La forma de hacer la guerra se ha envilecido tanto como los que participan en ella o como los gobiernos y ciudadanos que vemos con indiferencia, diariamente y por televisión, cómo se comenten estas brutalidades.

Este fenómeno es nuevo. Desde antes de la I Guerra Mundial, las formas de hacer la guerra se han ido “formalizando”, ajustándose a unas normas, a un código de conducta que, con mayor o menor interés, era respetado por los combatientes. Eso se acabó.

Y la actual involución que estamos viviendo no se debe tanto a la naturaleza de los conflictos como a la condición de los contendientes. Rusia e Israel son combatientes VIP. A ambos, por su peso específico en la comunidad internacional, y por contar con el apoyo de Estados poderosos, se les está permitiendo casi cualquier exceso por la sencilla razón de que el resto del mundo no puede levantarles la voz.

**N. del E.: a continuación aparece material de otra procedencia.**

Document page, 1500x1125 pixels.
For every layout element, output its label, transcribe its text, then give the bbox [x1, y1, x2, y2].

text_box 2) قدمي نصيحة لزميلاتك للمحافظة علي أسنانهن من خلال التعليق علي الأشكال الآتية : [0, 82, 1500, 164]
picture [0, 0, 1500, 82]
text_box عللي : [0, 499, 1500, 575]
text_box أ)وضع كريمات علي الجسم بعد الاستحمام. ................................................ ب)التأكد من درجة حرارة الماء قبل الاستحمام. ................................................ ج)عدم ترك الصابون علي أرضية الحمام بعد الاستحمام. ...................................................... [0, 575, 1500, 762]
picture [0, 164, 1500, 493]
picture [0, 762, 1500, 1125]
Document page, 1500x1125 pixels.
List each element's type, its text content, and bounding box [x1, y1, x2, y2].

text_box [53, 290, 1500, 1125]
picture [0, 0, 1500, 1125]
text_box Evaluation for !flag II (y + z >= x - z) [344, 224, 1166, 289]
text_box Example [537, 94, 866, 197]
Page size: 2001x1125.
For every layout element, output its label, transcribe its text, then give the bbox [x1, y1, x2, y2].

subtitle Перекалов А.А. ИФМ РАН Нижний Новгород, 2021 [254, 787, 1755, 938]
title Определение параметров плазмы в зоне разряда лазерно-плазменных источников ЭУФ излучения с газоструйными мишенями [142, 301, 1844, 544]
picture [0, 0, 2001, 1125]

Si Ucrania no llega a alcanzar el nivel de brutalidad de los rusos es sencillamente porque sabe que Europa no lo toleraría y que Estados Unidos no va a tener con Zelensky la paciencia que está teniendo con Netanyahu. Los ucranianos, sencillamente, no importan tanto como los israelíes.

Igualmente, tanto Hezbolláh como Hamás han demostrado que si tuvieran capacidad militar suficiente, borrarían a Israel del mapa. Por suerte, no disponen de los recursos para hacerlo.

La principal conclusión a extraer de esta involución, del hecho de que el mundo haya caminado hacia atrás en grado de civilización, es que, por primera vez, los civiles de los países menos desarrollados tienen más posibilidades de sobrevivir a una guerra contra otro Estado de la misma condición porque la comunidad internacional no les va a permitir el mismo grado de brutalidad que a una gran potencia.

Tal vez también por primera vez ser un desheredado tenga sus ventajas.